Nazareth, Israel // The United Nation’s watchdog on torture has
criticised Israel for refusing to allow inspections at a secret prison, dubbed
by critics as “Israel’s Guantanamo Bay”, and demanded to know if more such
clandestine detention camps are operating.
In a report published on Friday, the Committee Against Torture
requested that Israel identify the location of the camp, officially referred to
as “Facility 1391”, and allow access to the International Committee of the Red
Cross.
Findings from Israeli human rights groups show that the prison
has in the past been used to hold Arab and Muslim prisoners, including
Palestinians, and that routine torture and physical abuse were carried out by
interrogators.
The UN committee’s panel of 10 independent experts also found
credible the submissions from Israeli groups that Palestinian detainees are
systematically tortured despite the banning of such practices by the Israeli
Supreme Court in 1999.
The existence of Facility 1391 came to light in 2002, when
Palestinians were detained there for the first time during Israel’s reinvasion
of the West Bank.
In a submission to the UN committee, Israel denied that any
prisoners are currently being held at the site, although it admits that several
Lebanese were detained there during the attack on Lebanon in 2006.
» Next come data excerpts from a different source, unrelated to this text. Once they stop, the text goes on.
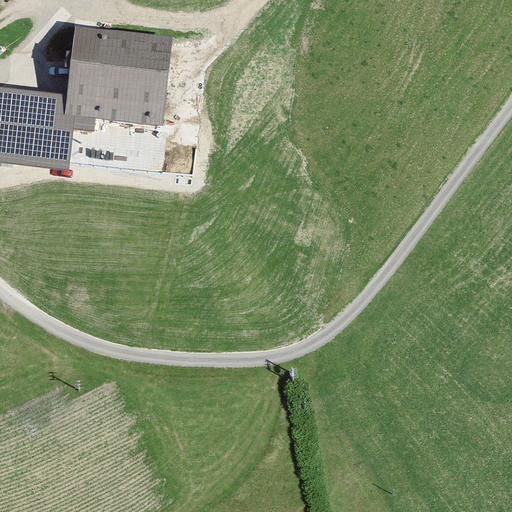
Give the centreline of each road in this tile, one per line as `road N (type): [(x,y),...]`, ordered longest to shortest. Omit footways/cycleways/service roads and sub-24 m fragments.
road 1 (residential): [(0,286),(72,335),(132,352),(226,358),(307,343),(343,316),(511,100)]
road 2 (track): [(249,0),(196,8),(76,6),(0,75)]
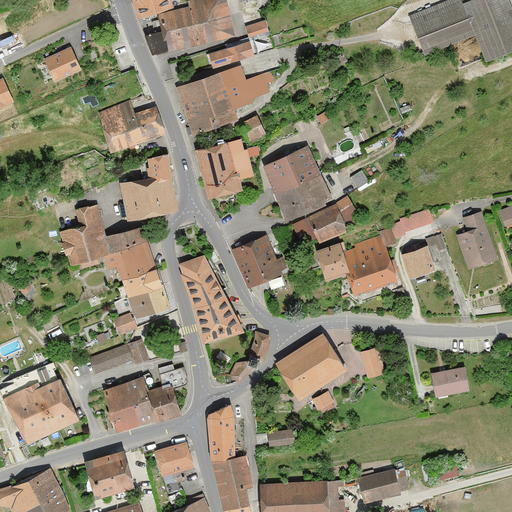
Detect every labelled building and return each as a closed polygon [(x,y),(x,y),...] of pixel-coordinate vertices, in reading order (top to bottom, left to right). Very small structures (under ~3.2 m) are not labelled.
[(164,52),(233,36),(225,0),(130,0),(138,21),(155,16),(164,52)] [(465,0),(444,0),(408,15),(423,53),(473,33),(484,62),(511,51),(511,8),(509,0),(469,0),(466,1),(465,0)] [(267,30),(264,19),(244,25),(248,36),(267,30)] [(248,40),(207,53),(212,67),(252,54),(248,40)] [(83,49),(50,64),(59,85),(92,70),(83,49)] [(175,86),(191,135),(236,120),(232,107),(251,99),(250,97),(269,91),(266,82),(273,79),(269,69),(244,78),(240,65),(175,86)] [(12,74),(0,79),(0,107),(22,97),(12,74)] [(107,152),(165,132),(154,102),(133,110),(129,99),(93,113),(107,152)] [(316,115),(320,123),(328,120),(324,111),(316,115)] [(264,132),(255,113),(237,122),(247,141),(264,132)] [(194,148),(205,198),(239,191),(236,180),(251,176),(245,148),(242,148),(240,137),(194,148)] [(272,193),(319,172),(306,144),(261,165),(272,193)] [(249,154),(260,152),(259,145),(248,146),(249,154)] [(146,178),(169,175),(166,153),(145,157),(146,178)] [(359,186),(370,179),(364,168),(352,174),(359,186)] [(332,199),(319,172),(272,193),(284,221),(332,199)] [(176,211),(169,175),(146,178),(118,182),(125,221),(176,211)] [(347,230),(342,220),(356,212),(347,196),(291,222),(302,249),(347,230)] [(102,256),(108,253),(104,235),(96,203),(73,208),(77,226),(58,230),(67,265),(91,259),(102,256)] [(511,204),(497,210),(503,226),(511,222),(511,204)] [(402,232),(433,222),(428,207),(398,217),(402,232)] [(485,224),(480,211),(461,217),(465,231),(485,224)] [(455,234),(468,270),(497,259),(485,224),(465,231),(455,234)] [(108,253),(145,241),(140,225),(104,235),(108,253)] [(396,280),(384,245),(396,241),(390,226),(376,232),(377,235),(341,247),(350,271),(342,274),(349,295),(396,280)] [(435,250),(446,247),(441,232),(430,235),(435,250)] [(230,249),(246,288),(281,274),(266,235),(230,249)] [(154,269),(145,241),(108,253),(102,256),(107,269),(115,266),(120,280),(154,269)] [(342,274),(350,271),(341,247),(339,241),(313,250),(324,280),(342,274)] [(428,245),(400,253),(407,277),(435,270),(428,245)] [(176,264),(200,343),(242,332),(202,255),(176,264)] [(161,286),(154,269),(120,280),(126,299),(161,286)] [(168,307),(161,286),(126,299),(117,302),(121,314),(130,311),(133,319),(168,307)] [(255,368),(258,359),(263,361),(271,337),(249,330),(242,354),(247,355),(245,361),(244,364),(251,367),(255,368)] [(297,401),(344,369),(319,331),(271,363),(297,401)] [(133,364),(149,359),(141,337),(125,342),(125,344),(131,359),(133,364)] [(131,359),(125,344),(88,357),(93,372),(131,359)] [(365,377),(384,372),(376,345),(358,350),(365,377)] [(245,361),(240,360),(230,375),(241,382),(251,367),(244,364),(245,361)] [(433,396),(468,390),(464,365),(429,371),(433,396)] [(155,423),(180,413),(169,385),(149,393),(142,375),(102,390),(117,432),(154,418),(155,423)] [(59,378),(32,391),(28,384),(2,398),(23,442),(77,417),(59,378)] [(316,411),(333,401),(326,389),(309,399),(316,411)] [(233,415),(229,406),(206,413),(207,449),(209,460),(233,455),(233,415)] [(268,446),(294,442),(292,427),(266,431),(268,446)] [(184,439),(154,450),(162,474),(192,464),(184,439)] [(135,486),(122,449),(82,463),(95,500),(135,486)] [(251,486),(243,453),(233,455),(209,460),(217,495),(243,488),(251,486)] [(436,480),(458,475),(455,461),(432,466),(436,480)] [(361,504),(400,493),(393,469),(355,479),(361,504)] [(64,511),(63,505),(44,470),(0,488),(0,506),(8,507),(9,511),(64,511)] [(342,511),(342,480),(258,483),(259,511),(342,511)] [(247,503),(243,488),(217,495),(220,509),(223,509),(247,503)] [(166,511),(204,511),(209,508),(205,494),(166,511)] [(140,511),(136,499),(97,511),(140,511)] [(249,511),(247,503),(223,509),(224,511),(249,511)]
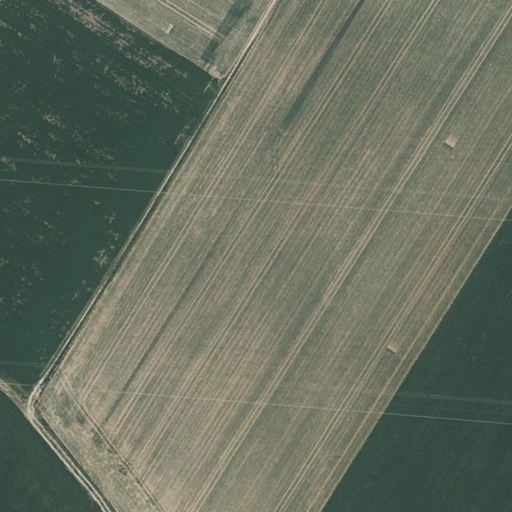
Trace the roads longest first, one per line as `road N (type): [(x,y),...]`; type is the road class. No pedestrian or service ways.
road 1 (track): [(274,0),(24,409)]
road 2 (track): [(108,511),(0,390)]
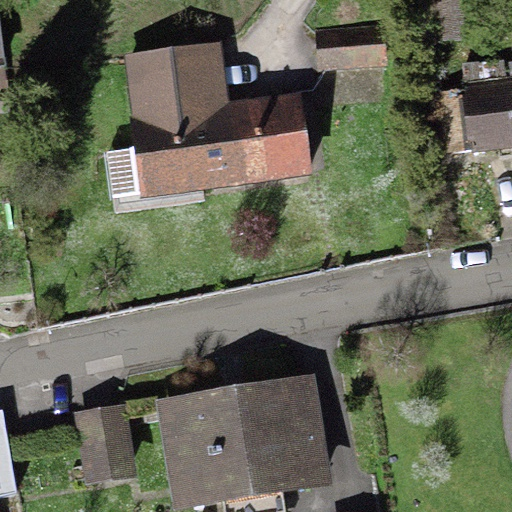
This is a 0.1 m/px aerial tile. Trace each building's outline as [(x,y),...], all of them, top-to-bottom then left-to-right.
[(414,0),(419,43),(464,39),(460,0),(414,0)] [(313,29),(316,70),(385,65),(382,24),(313,29)] [(121,54),(138,197),(311,176),(301,93),(228,101),(221,42),(121,54)] [(510,78),(463,82),(469,155),(511,151),(511,62),(509,62),(510,78)] [(314,375),(156,401),(174,511),(331,485),(314,375)] [(124,403),(73,412),(85,487),(137,478),(124,403)]
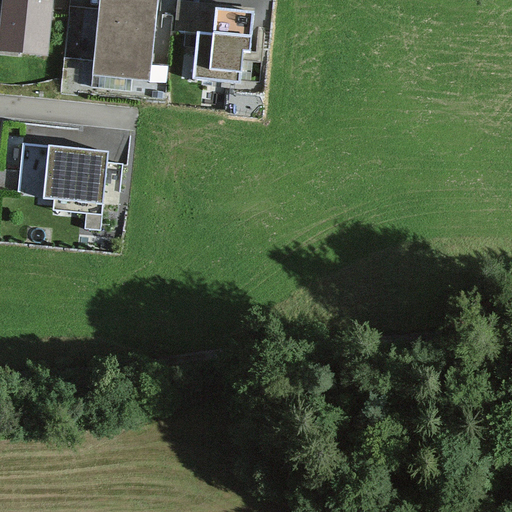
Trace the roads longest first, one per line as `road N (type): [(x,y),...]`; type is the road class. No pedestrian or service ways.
road 1 (track): [(0,377),(494,334)]
road 2 (residential): [(134,123),(0,109)]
The committee expressed concern about an Israeli Supreme Court
ruling in 2005 that found it “reasonable” for the state not to investigate
suspicions of torture at the prison. The panel is believed to be concerned that
without inspections the prison might still be in use or could be revived at
short notice.
The Israeli court, the committee wrote, “should ensure that all
allegations of torture and ill-treatment by detainees in Facility 1391 be
impartially investigated [and] the results made public”.
Hamoked, an Israeli human rights
organisation, first identified the prison after two Palestinian cousins seized
in Nablus in 2002 could not be traced by their families. Israeli officials
eventually admitted that the pair were being held at a secret site.
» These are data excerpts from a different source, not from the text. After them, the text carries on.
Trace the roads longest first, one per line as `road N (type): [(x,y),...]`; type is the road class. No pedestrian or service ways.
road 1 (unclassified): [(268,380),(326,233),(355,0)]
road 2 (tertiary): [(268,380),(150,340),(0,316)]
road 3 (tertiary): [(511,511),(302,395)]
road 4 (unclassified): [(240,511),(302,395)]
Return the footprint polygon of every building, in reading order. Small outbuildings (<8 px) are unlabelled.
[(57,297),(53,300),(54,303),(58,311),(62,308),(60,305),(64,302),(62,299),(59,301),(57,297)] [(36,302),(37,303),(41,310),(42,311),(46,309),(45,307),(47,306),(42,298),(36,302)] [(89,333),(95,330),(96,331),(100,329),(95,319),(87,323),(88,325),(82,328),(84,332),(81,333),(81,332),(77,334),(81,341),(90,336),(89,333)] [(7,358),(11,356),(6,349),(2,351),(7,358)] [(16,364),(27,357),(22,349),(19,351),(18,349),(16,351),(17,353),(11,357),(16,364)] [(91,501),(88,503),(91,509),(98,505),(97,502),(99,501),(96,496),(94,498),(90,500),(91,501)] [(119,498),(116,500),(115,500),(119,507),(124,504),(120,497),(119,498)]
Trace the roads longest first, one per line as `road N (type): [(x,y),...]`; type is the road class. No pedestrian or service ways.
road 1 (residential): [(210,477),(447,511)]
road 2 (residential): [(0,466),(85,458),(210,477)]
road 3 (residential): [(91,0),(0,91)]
Israel still refuses to identify the precise location of the
prison, which is inside Israel and about 100km north of Jerusalem. A few
buildings are visible, but most of the prison is built underground.
“We only learnt about the prison because the army made the
mistake of putting Palestinians there when they ran out of room in Israel’s main
prisons,” said Dalia Kerstein, the director of Hamoked.
“The real purpose of the camp is to interrogate prisoners from
the Arab and Muslim world, who would be difficult to trace because their
families are unlikely to contact Israeli organisations for help.”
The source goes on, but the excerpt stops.